Froshaug’s pragmatic approach – demanding that one find and accept the constraints of the material, as well as identify the concerns of the reader in order to engage the creative process – highlights ’ structural limits, semiotic concerns, and control over the image.

Meanwhile, in his remarkable 1996 essay “ Lane Mini in Rose size M also in S Privacy Please Store Online mO0JRad
,” typographer Peter Burnhill (1922–2007) describes the state of typography after 1945 as largely owing to three factors: firstly, a reaction to the horrors of the Second World War, and the need for transparency going forward; secondly, the technology of decoding acquired and developed through the war; and thirdly, the publishing and dissemination of Noam Chomsky’s , a landmark linguistics study which famously declared that the human disposition to produce original sentences is a biologically determined state. Burnhill’s tripartheid analysis is useful when reflecting upon experimental works such as (1963), Stan Brakhage’s 16mm film of clear tape that contains fragments of moth wings, leaves of grass, and flower petals. Although is experienced as the flickering of light when projected, viewed with Burnhill in mind, it emerges as an encoding process that structures natural ecology into abstraction, where the projection apparatus produces the cognition of movement. transmutes artifact into effect.

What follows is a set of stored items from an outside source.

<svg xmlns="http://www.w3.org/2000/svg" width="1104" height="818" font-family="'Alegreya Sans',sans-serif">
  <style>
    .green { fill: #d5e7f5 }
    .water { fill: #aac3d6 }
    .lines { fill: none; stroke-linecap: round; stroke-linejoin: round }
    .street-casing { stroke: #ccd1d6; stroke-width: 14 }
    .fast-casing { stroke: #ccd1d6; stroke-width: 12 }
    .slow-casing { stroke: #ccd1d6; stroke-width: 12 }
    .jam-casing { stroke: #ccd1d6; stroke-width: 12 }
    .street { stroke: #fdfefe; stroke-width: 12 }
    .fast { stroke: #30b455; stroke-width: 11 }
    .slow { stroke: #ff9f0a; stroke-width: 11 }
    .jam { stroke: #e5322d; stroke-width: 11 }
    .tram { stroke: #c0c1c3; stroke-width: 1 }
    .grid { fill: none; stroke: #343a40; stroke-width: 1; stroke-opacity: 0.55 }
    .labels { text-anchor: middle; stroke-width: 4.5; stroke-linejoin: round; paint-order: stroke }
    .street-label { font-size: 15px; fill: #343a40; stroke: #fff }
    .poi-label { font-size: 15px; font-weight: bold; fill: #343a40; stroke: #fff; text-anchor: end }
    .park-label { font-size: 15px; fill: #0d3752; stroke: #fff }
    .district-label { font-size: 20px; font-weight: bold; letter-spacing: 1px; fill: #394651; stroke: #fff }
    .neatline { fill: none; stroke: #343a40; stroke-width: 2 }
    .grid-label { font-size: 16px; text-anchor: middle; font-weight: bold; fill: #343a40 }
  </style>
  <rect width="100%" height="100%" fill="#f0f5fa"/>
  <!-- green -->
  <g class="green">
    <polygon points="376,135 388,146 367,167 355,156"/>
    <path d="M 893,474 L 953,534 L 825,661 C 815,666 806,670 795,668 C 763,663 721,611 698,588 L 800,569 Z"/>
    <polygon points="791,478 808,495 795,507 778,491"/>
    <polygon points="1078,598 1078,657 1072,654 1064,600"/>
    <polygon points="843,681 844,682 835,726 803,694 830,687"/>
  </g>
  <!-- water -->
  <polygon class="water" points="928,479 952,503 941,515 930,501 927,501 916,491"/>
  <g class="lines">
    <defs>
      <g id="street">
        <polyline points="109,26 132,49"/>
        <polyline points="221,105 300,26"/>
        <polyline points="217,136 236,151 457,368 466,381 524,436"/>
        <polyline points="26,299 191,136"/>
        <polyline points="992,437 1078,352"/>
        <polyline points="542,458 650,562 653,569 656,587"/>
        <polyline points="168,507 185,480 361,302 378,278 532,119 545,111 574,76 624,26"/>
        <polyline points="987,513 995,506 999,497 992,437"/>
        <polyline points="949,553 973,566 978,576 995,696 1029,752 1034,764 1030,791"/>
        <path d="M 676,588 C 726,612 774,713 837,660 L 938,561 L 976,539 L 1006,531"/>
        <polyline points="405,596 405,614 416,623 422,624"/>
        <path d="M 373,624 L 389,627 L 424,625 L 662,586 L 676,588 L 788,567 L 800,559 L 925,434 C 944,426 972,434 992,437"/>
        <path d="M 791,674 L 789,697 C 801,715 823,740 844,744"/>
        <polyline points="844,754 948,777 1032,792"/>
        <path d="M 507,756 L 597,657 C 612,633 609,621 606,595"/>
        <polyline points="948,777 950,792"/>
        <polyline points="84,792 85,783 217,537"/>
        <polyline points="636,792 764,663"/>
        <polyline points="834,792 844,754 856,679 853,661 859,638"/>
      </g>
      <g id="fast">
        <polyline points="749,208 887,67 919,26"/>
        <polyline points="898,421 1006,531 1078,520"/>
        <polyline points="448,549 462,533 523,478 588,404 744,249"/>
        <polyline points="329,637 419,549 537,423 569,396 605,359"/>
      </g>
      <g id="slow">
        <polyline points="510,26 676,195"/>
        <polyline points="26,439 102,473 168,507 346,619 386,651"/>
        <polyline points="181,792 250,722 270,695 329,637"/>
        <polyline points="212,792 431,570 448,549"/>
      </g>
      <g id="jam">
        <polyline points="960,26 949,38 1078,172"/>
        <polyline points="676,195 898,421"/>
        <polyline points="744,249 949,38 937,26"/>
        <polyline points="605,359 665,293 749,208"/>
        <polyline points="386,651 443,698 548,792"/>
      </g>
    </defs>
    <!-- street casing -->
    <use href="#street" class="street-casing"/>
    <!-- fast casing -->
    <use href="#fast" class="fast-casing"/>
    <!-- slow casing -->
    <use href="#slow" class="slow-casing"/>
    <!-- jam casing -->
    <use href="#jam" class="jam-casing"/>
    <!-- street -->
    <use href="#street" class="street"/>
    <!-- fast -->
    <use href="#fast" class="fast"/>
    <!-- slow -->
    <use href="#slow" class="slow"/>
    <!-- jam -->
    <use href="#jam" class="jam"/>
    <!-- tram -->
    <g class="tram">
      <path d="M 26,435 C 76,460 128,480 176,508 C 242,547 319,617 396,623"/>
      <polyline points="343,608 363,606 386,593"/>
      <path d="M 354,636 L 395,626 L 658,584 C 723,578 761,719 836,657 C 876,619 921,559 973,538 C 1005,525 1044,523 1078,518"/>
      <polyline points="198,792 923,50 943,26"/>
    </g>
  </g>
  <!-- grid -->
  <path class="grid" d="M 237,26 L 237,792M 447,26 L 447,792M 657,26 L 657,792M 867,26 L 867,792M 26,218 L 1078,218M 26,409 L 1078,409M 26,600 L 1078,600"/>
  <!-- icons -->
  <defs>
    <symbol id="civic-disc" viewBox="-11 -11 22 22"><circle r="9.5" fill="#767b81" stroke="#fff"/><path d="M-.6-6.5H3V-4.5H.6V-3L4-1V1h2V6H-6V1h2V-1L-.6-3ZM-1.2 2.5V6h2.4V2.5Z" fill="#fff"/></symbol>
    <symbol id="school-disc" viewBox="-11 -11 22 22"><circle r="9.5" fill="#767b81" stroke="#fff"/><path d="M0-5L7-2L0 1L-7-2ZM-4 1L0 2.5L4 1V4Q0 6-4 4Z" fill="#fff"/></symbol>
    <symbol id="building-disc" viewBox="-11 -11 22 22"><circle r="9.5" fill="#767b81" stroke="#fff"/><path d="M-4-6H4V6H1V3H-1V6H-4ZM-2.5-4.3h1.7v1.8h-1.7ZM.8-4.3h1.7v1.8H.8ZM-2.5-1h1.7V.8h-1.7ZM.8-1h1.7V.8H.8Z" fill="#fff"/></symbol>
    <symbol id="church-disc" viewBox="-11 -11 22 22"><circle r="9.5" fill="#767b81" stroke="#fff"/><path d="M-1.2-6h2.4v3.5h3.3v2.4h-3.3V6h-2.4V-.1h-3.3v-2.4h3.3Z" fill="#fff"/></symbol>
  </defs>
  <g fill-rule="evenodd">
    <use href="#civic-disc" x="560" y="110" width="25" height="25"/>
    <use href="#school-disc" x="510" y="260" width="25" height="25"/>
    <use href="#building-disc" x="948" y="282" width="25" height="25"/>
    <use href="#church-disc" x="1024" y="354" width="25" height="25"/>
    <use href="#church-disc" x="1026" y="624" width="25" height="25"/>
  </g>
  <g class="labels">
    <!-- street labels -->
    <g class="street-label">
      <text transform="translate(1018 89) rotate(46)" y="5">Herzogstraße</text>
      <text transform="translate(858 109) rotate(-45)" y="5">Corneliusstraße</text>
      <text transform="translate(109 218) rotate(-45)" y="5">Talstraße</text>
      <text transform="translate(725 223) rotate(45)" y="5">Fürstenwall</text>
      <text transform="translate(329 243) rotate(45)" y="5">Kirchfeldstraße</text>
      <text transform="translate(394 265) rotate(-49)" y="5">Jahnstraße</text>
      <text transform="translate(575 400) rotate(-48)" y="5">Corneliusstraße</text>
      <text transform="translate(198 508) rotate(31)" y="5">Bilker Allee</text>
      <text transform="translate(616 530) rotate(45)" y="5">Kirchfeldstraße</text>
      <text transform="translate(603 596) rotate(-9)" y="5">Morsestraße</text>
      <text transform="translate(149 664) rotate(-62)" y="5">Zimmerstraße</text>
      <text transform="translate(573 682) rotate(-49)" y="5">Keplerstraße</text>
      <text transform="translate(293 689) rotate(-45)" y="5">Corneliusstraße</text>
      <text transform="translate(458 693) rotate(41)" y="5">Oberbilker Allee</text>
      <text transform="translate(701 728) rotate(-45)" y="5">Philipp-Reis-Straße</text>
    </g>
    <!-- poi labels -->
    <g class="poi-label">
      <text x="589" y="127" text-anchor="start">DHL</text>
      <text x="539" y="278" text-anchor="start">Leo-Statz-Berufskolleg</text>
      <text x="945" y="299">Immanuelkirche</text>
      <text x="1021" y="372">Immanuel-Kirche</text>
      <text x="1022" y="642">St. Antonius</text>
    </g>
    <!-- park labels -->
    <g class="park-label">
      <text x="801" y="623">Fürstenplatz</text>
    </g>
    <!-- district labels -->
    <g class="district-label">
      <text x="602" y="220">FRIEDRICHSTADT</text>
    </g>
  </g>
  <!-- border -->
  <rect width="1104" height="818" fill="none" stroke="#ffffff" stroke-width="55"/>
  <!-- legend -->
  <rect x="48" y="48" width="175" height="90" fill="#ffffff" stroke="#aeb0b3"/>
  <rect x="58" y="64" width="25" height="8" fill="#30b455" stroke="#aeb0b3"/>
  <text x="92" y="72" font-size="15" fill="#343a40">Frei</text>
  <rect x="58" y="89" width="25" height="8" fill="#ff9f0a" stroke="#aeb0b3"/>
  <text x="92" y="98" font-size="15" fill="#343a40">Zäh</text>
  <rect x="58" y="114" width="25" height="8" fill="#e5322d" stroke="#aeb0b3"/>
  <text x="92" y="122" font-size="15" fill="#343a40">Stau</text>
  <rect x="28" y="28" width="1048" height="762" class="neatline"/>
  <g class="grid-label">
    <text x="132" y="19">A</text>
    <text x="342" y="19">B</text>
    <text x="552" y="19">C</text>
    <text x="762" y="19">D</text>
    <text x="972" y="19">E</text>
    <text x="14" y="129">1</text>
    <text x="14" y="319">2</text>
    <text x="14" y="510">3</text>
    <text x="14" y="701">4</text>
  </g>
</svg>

As Froshaug and Burnhill’s writing demonstrates, typography and the articulation of its history (either in print, or Buy Cheap Finishline Discounts Sale Online ASOS DESIGN Tall delicate lace cold shoulder midi dress with ruffles Multi Asos Tall tBGCP0LWoz
) have continued to develop with sensitivity and critical shrewdness inside its widerdiscipline of design theory. And whiletypography proves to be a fecund tool and subject within artists moving image, its uses and implications have been largely overlooked in contemporary moving image theory. A new conditioning seems especially timely.

Follow the poets: they play the ‘normal’ language (as much as fools or advertising agents, they base their shocks and base their basic meanings on the norm, quite often by departing from it, but always allusive to it)… To find the text, to stipulate the ways in which it gets manipulated, to cohere all the mutually-destructive (as they may, at first, seem) requirements into a still center of quiet meaning: this needs a knowledge and a recognition of typography. Admit constraints: then, having admitted, fill with discovery.